Neil Gorsuch’s confirmation hearings
- What happened: Senate Judiciary Committee hearings for Judge Neil Gorsuch’s Supreme Court nomination, which are expected to last four days, began Monday with everyone involved giving lengthy opening statements.
- Is it abnormal? No — Gorsuch is a typical conservative nominee who could well have been nominated by any other Republican president. The only abnormal aspect to this is of course that Republicans refused to even consider President Barack Obama’s nominee Merrick Garland last year.
- Is it consequential? Oh, yes. Despite being “normal,” Gorsuch’s appointment could be Trump’s most impactful action yet, since he could serve on the court for decades. Now, since Gorsuch is filling the seat of staunch conservative Antonin Scalia, his confirmation would restore the court to its pre-February 2016 status quo with Anthony Kennedy as the swing vote, rather than bringing us into new legal territory. Still, Gorsuch would prevent the swing vote seat from going to a liberal, something that could have reshaped the court for a generation.
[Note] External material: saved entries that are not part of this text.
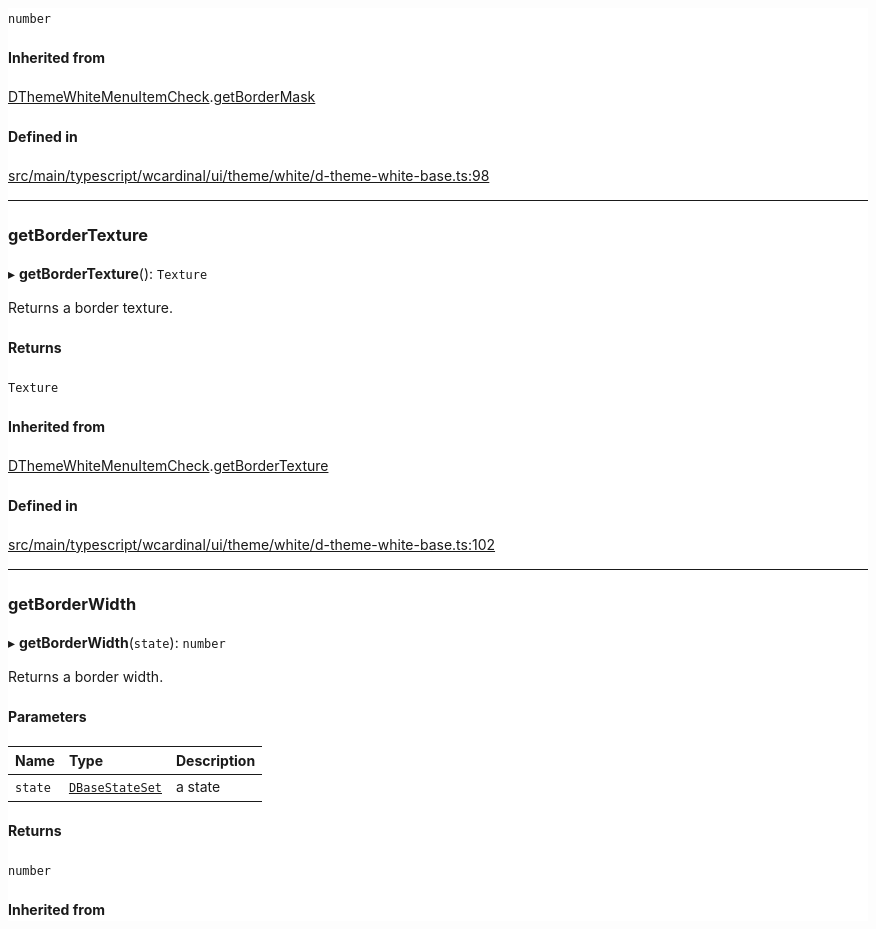 `number`

#### Inherited from

[DThemeWhiteMenuItemCheck](DThemeWhiteMenuItemCheck.md).[getBorderMask](DThemeWhiteMenuItemCheck.md#getbordermask)

#### Defined in

[src/main/typescript/wcardinal/ui/theme/white/d-theme-white-base.ts:98](https://github.com/winter-cardinal/winter-cardinal-ui/blob/v0.227.0/src/main/typescript/wcardinal/ui/theme/white/d-theme-white-base.ts#L98)

___

### getBorderTexture

▸ **getBorderTexture**(): `Texture`

Returns a border texture.

#### Returns

`Texture`

#### Inherited from

[DThemeWhiteMenuItemCheck](DThemeWhiteMenuItemCheck.md).[getBorderTexture](DThemeWhiteMenuItemCheck.md#getbordertexture)

#### Defined in

[src/main/typescript/wcardinal/ui/theme/white/d-theme-white-base.ts:102](https://github.com/winter-cardinal/winter-cardinal-ui/blob/v0.227.0/src/main/typescript/wcardinal/ui/theme/white/d-theme-white-base.ts#L102)

___

### getBorderWidth

▸ **getBorderWidth**(`state`): `number`

Returns a border width.

#### Parameters

| Name | Type | Description |
| :------ | :------ | :------ |
| `state` | [`DBaseStateSet`](../interfaces/DBaseStateSet.md) | a state |

#### Returns

`number`

#### Inherited from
New flight restrictions on laptop carry-ons on foreign flights into the US
- What happened: The Trump administration announced that it would block passengers on foreign airlines from 10 airports in eight predominantly Muslim countries (Qatar, the UAE, Turkey, Jordan, Egypt, Saudi Arabia, Morocco, and Kuwait) from carrying on computers or tablets on flights to the US, per Leticia Miranda and Matthew Zeitlin of BuzzFeed News.
- Is it abnormal? The administration claims the move is based on legitimate intelligence and security concerns, and at least one major Democrat agrees — Rep. Adam Schiff (D-CA), a frequent Trump critic and the top Democrat on the House Intelligence Committee, called the policy “both necessary and proportional to the threat.” However, though of course not all airport security measures are a stealth Muslim ban, the administration’s bogus claims that the travel ban was necessary for security reasons have naturally raised some doubts about their credibility here.
- Is it consequential? If the policy is based on legitimate intelligence and particular security concerns, it’s possible that it could be temporary, or that it could even have the positive effect of preventing an attack. But if instead this is a new, essentially permanent measure that will inconvenience many Muslim travelers without real benefits — a “Muslim ban by a thousand cuts,” as a former administration official suggested to BuzzFeed — it will send yet another signal that the United States is now unwelcoming to people of Muslim descent.